I’m not sure how Dirty Mary Crazy Larry played on its original release—like, did audiences actually sympathize with “leads” Peter Fonda and Susan George—but whatever shine time has scrubbed off it has left something of an endurance test. Fonda and Adam Roarke (who’s more the protagonist than Fonda and often more than George) are a would-be NASCAR team. Fonda’s the driver, Roarke’s his mechanic. There’s not a lot about their history but basically Roarke’s a drunk and Fonda’s just never had a good enough car. Fonda’s got the driving skills to be a champion driver, which are more potential than realized given they drive around a mostly empty Central Valley California and there’s only like two actual chase sequences, albeit decent ones. He just can’t get the speed.
So he and Roarke decide they’re going to rob a supermarket of its cash delivery… by taking the store manager’s wife and daughter hostage and forcing him to open the safe. Roarke is the hostage-taker. He’s really good at being scary. Fonda’s in charge of getting the manager (an uncredited but rather good considering the performance calibers Roddy McDowell) to open the safe. Fonda’s not good at it. The film never explains how they come up with the plan (or target); as grocery store cash delivery robberies go, it’s not the worst plan but… Fonda and Roarke don’t seem to have any concept of possible consequences. Roarke maybe, he just stays quiet about his concerns; Fonda’s an idiot.
George is the local woman he hooks up with the night before the robbery. She tracks him down and refuses to get out of the getaway car and then outsmarts Fonda whenever he tries to ditch her. We later find out she’s an ex-con (serial shoplifting) with nothing better to do than hang with Fonda. When she first ambushes him, she goes on a little about how he’s just afraid because of their great connection the night before… but given the utter lack of chemistry between Fonda and George (and her best line being about his romantic failings)… well, it’s not like Leigh Chapman and Antonio Santea’s screenplay contributes much to the film. In fact, when it’s more surprising when it’s not terrible than when it has the occasional funny line. Deputy Eugene Daniels, who does one of the two chase scenes, is occasionally hilarious but it’s a combination of the bad script, Hough’s inept direction of his actors, and Daniels’s wanting acting chops.
Both Fonda and George are awful.

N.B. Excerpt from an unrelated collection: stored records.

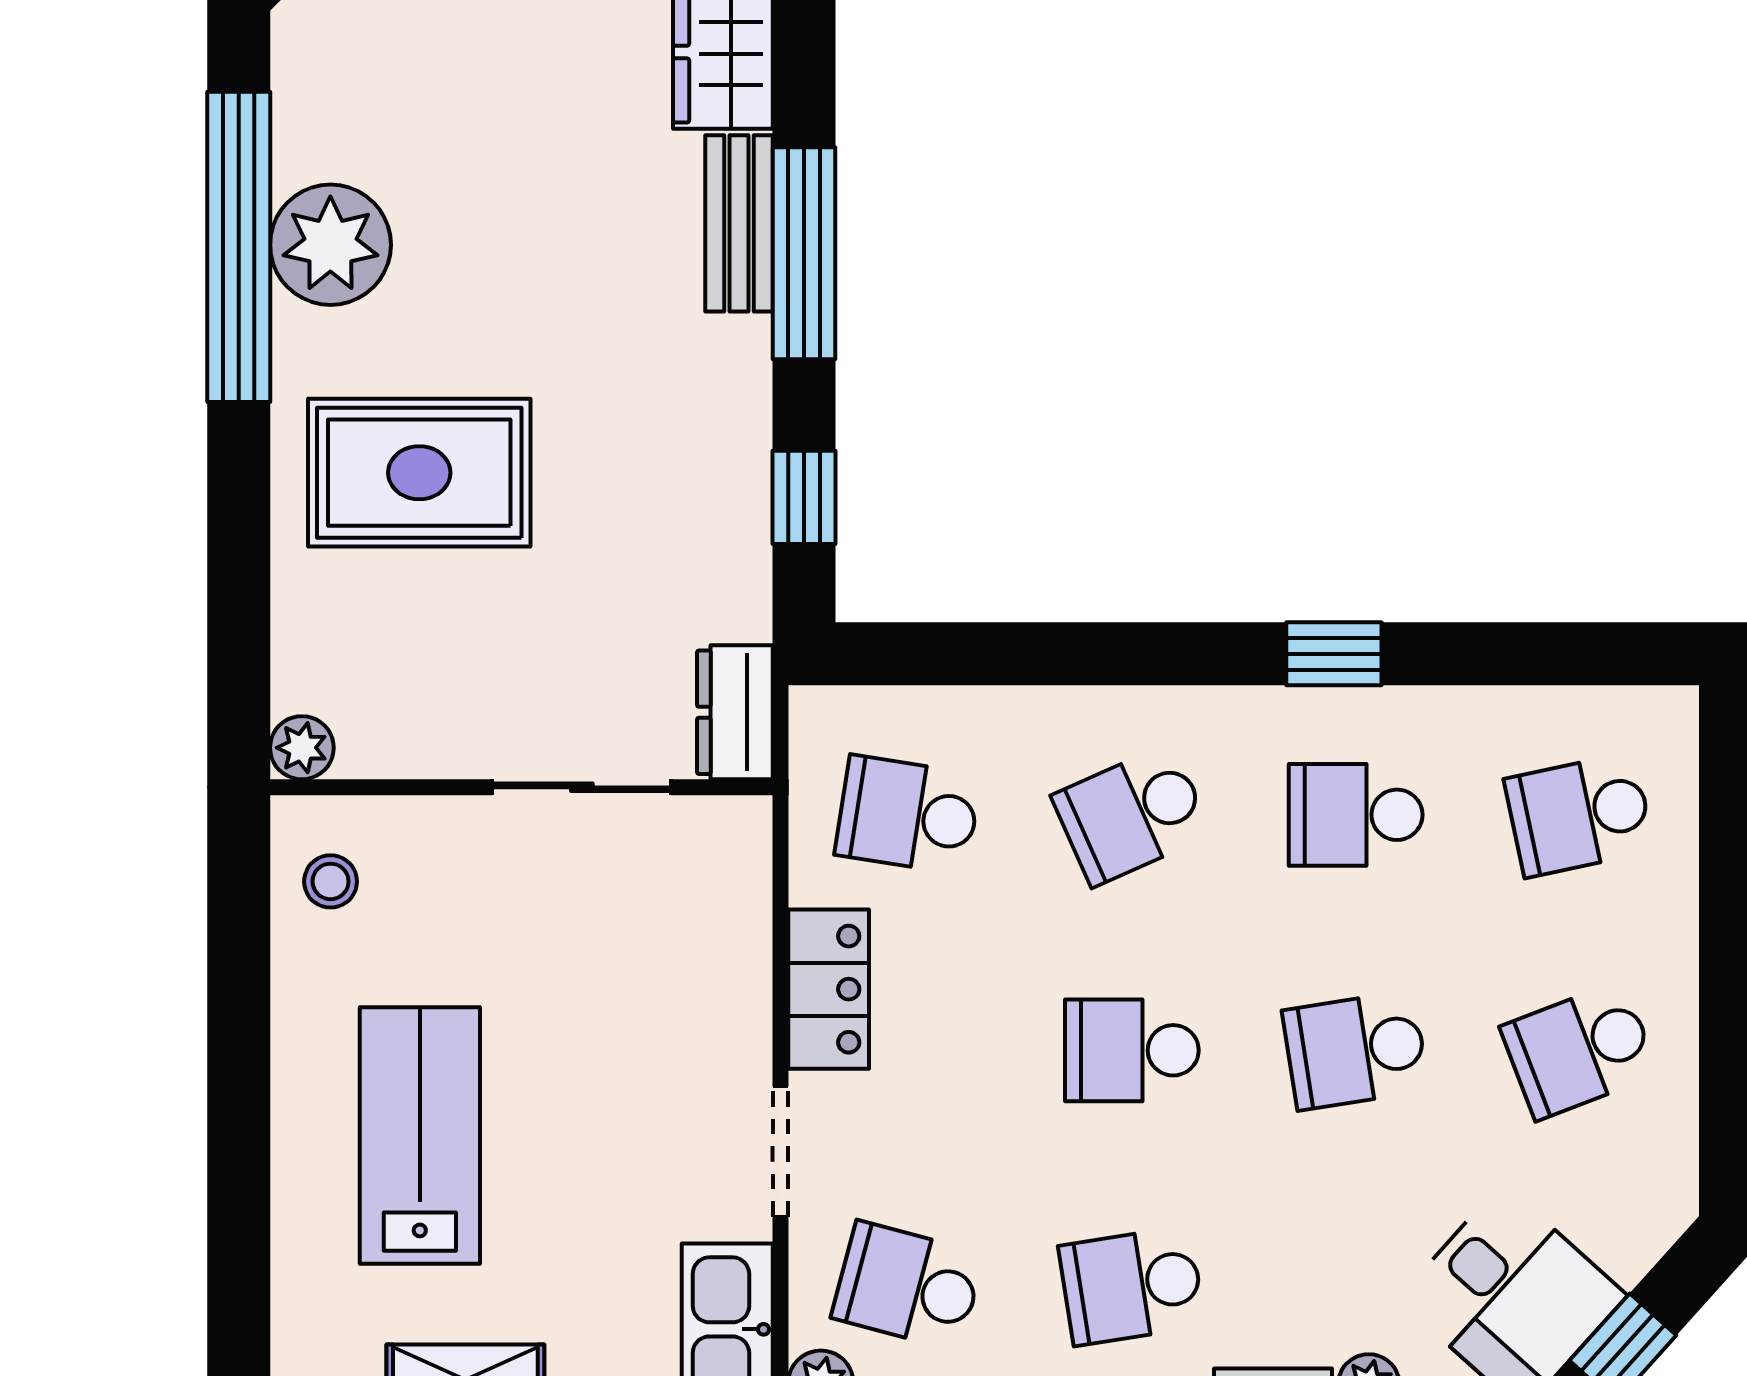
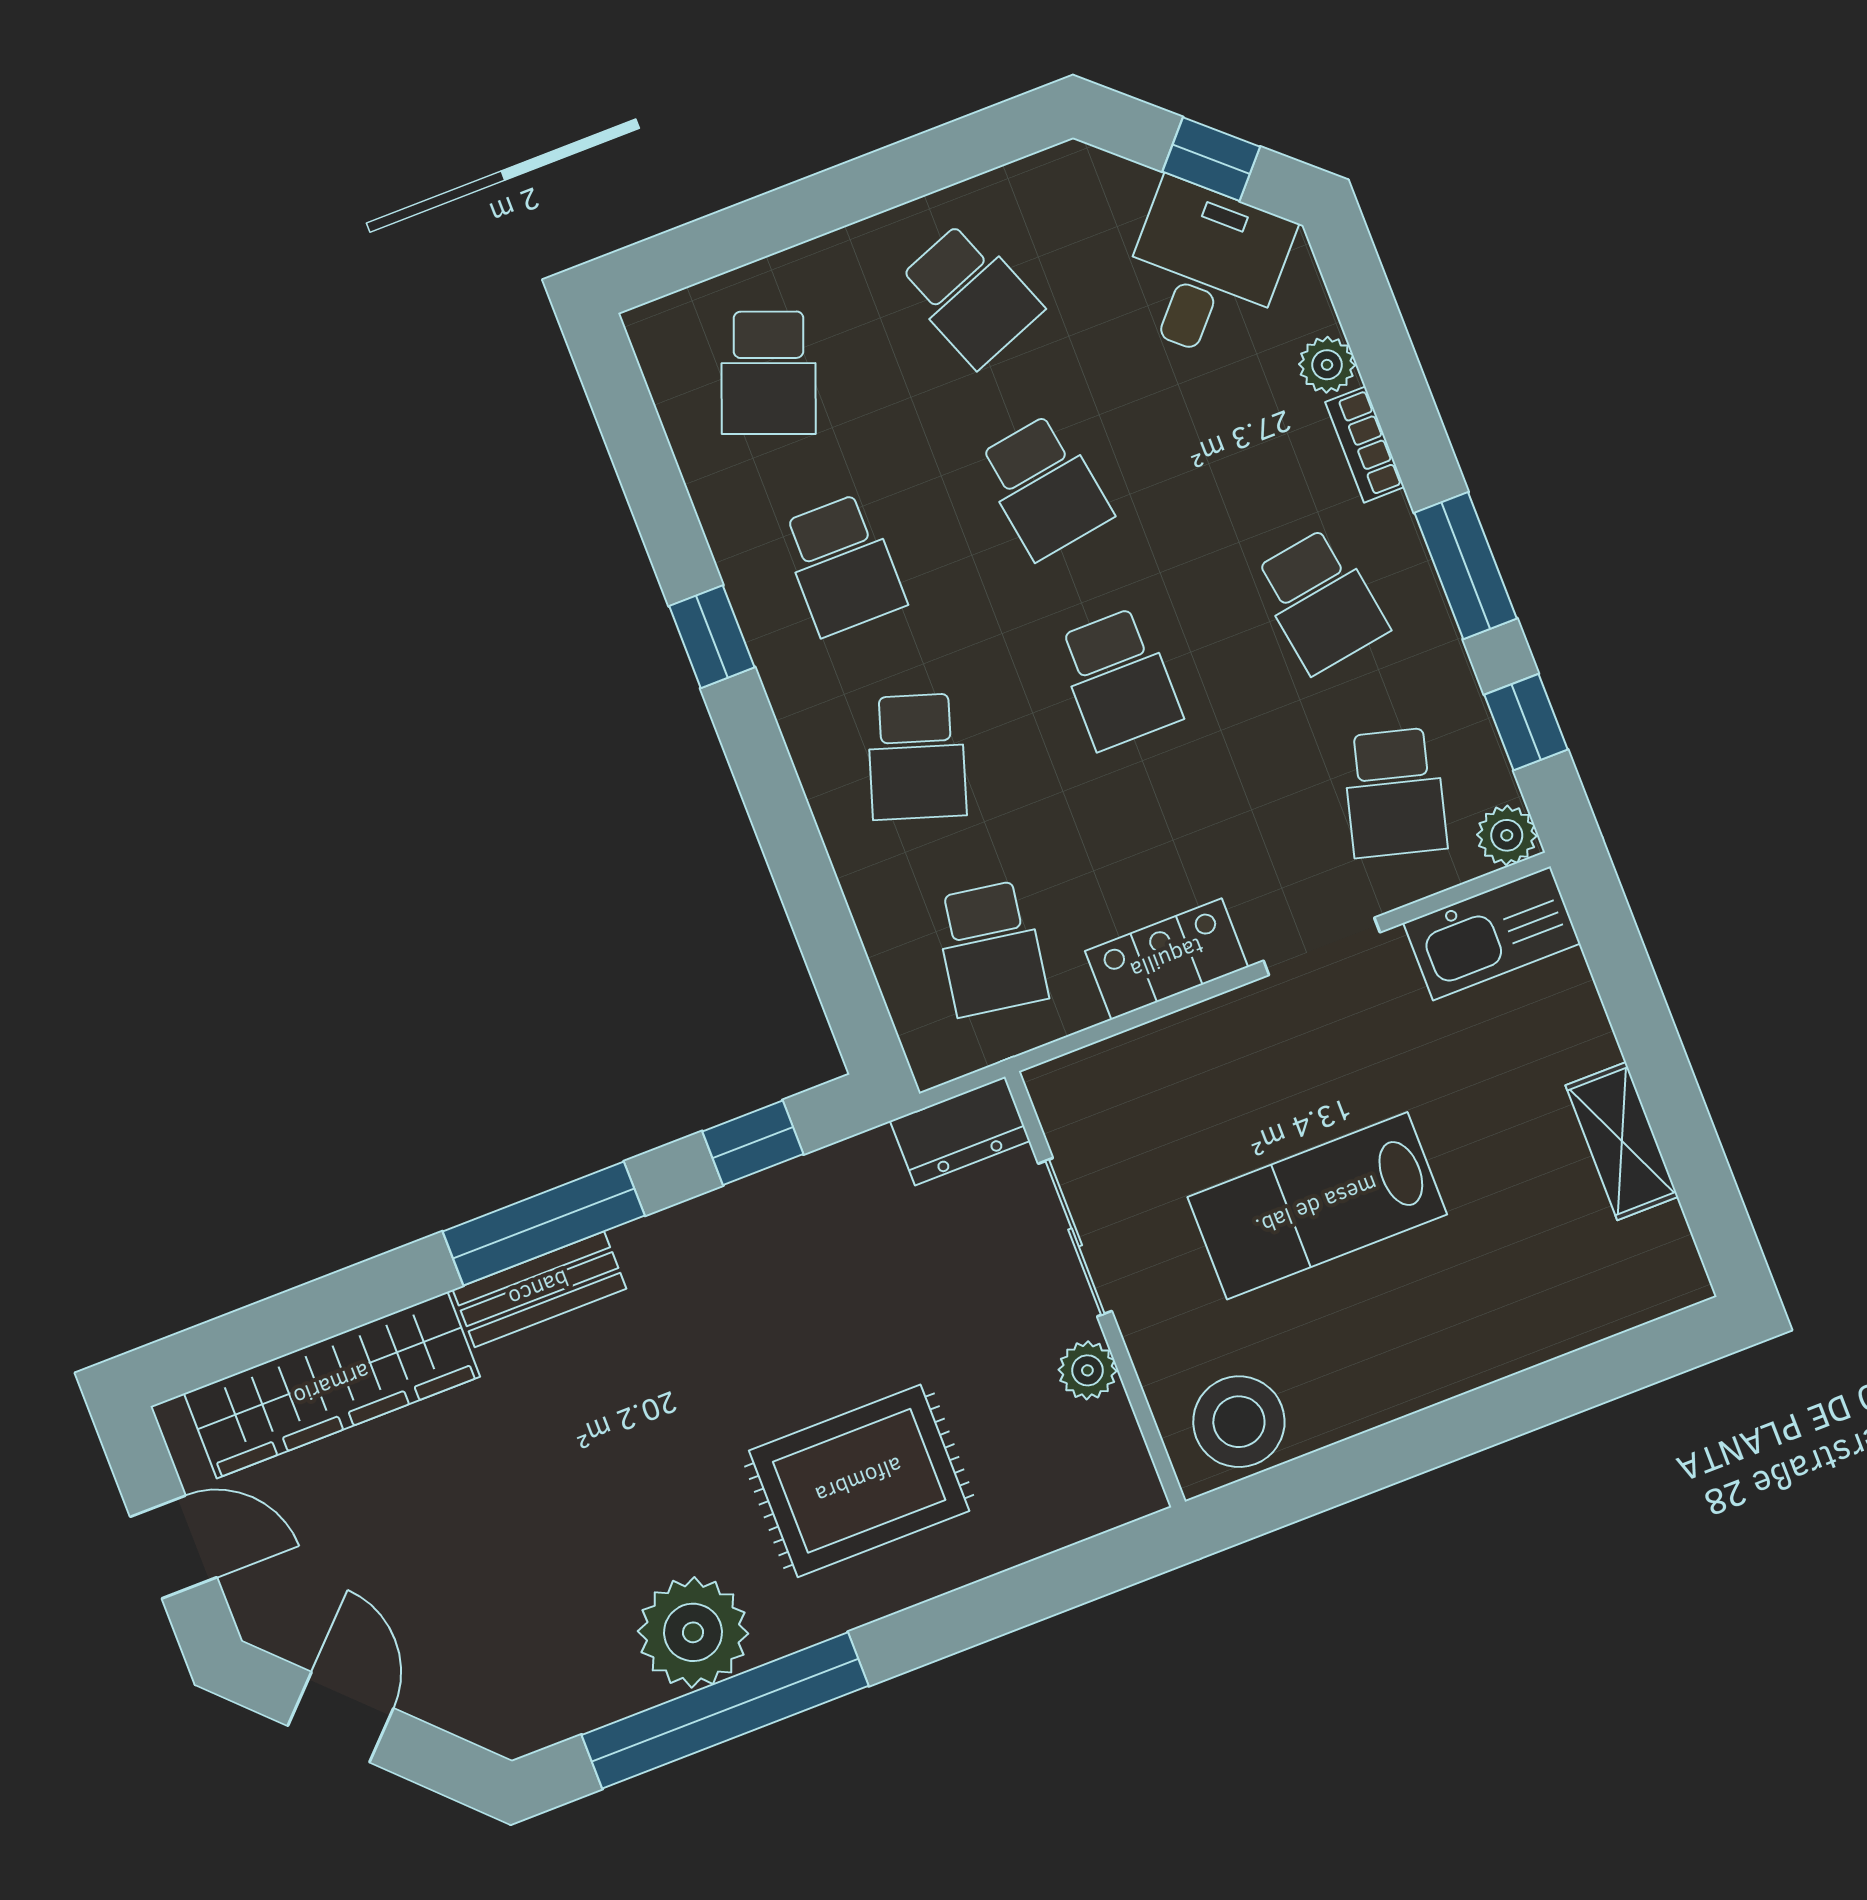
rug: (419, 473) -> (859, 1481), turned 90
plant: (302, 748) -> (1087, 1370), moved
school desk: (1132, 815) -> (917, 757), turned 42
school desk: (1579, 815) -> (769, 373), turned 33
stool: (331, 881) -> (1239, 1422), width x1.89, depth x1.89
lab bench: (420, 1135) -> (1317, 1206), moved

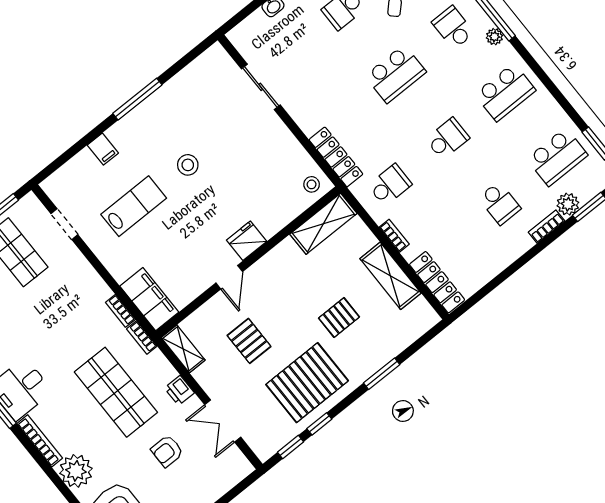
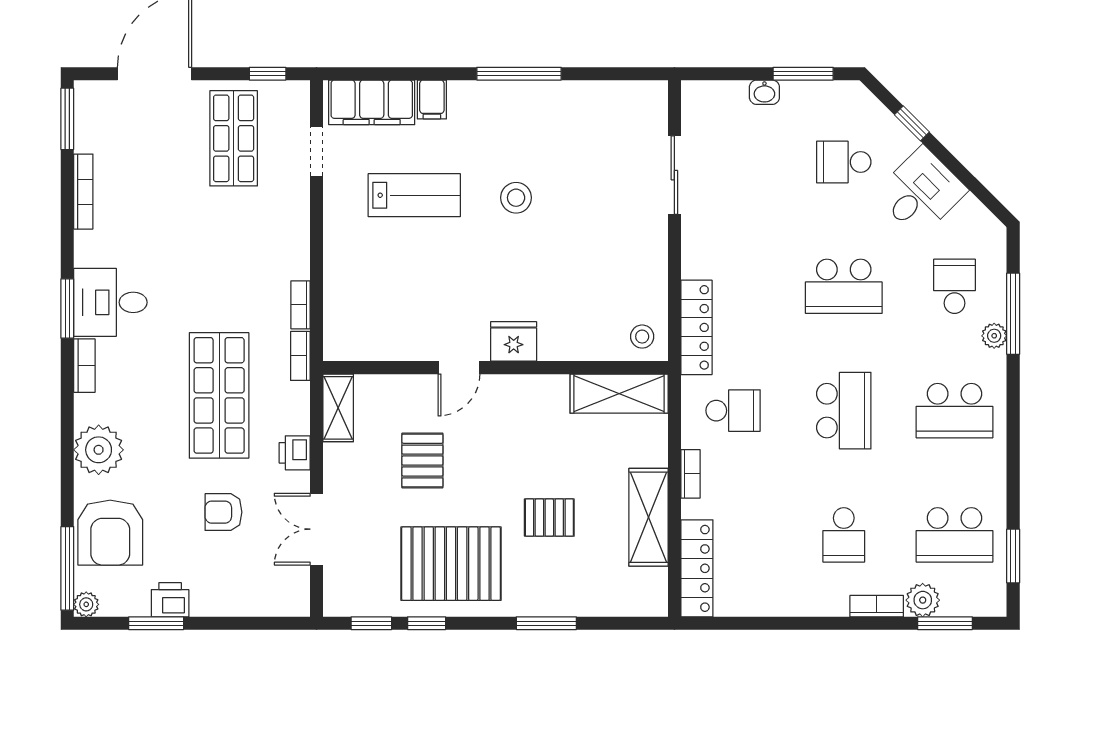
school desk: (447, 139) -> (844, 411), width x1.85
filing cabinet: (149, 299) -> (372, 102), moved, turned 90
bookcase: (40, 441) -> (84, 366), width x0.64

George manages to be more likable because Fonda’s so unlikable, but she’s still terrible. Fonda often acts with his sunglasses on, obscuring his expressiveness… which might be a plus given the film.
Hough’s direction is occasionally incompetent—he and cinematographer Michael D. Marguiles lean into shaky camera work sometimes to the point it’s impossible to see follow a scene—but then he (and Marguiles) will have these great, elaborate long shots of the vehicular mayhem. They work at the vehicular mayhem. Nothing else. Though there’s this one strange perspective shot at the beginning with a car going down a hill where it seems like Hough’s going to try some things.
Even when the film looks good, it’s not trying anything.
The supporting cast lacks goodness but is occasionally mediocre. Kenneth Tobey mildly embarrasses himself as a blowhard sheriff guy. Vic Morrow is an iconoclast captain in the sheriff’s department (it’s unclear if Tobey’s boss or what); Morrow doesn’t carry a badge or a gun or wear any kind of uniform, he’s just a hardworking Cali farmer guy who takes the robbery personally. Apparently because of the kind of car Fonda and Roarke have. It seems like it’s going to mean something. It doesn’t. Nothing means anything in Dirty Mary Crazy Larry, including the title, which seems to be slut-shaming George (or not) and Fonda’s not crazy, he’s just a sociopathic jackass.
But it’s only ninety minutes, moves well, has the occasional good vehicular mayhem sequence, and has one hell of an ending. And Roarke’s often really good. Roarke deserves a better script, director, and so on. Fonda and George? They’re right at home in the dismal.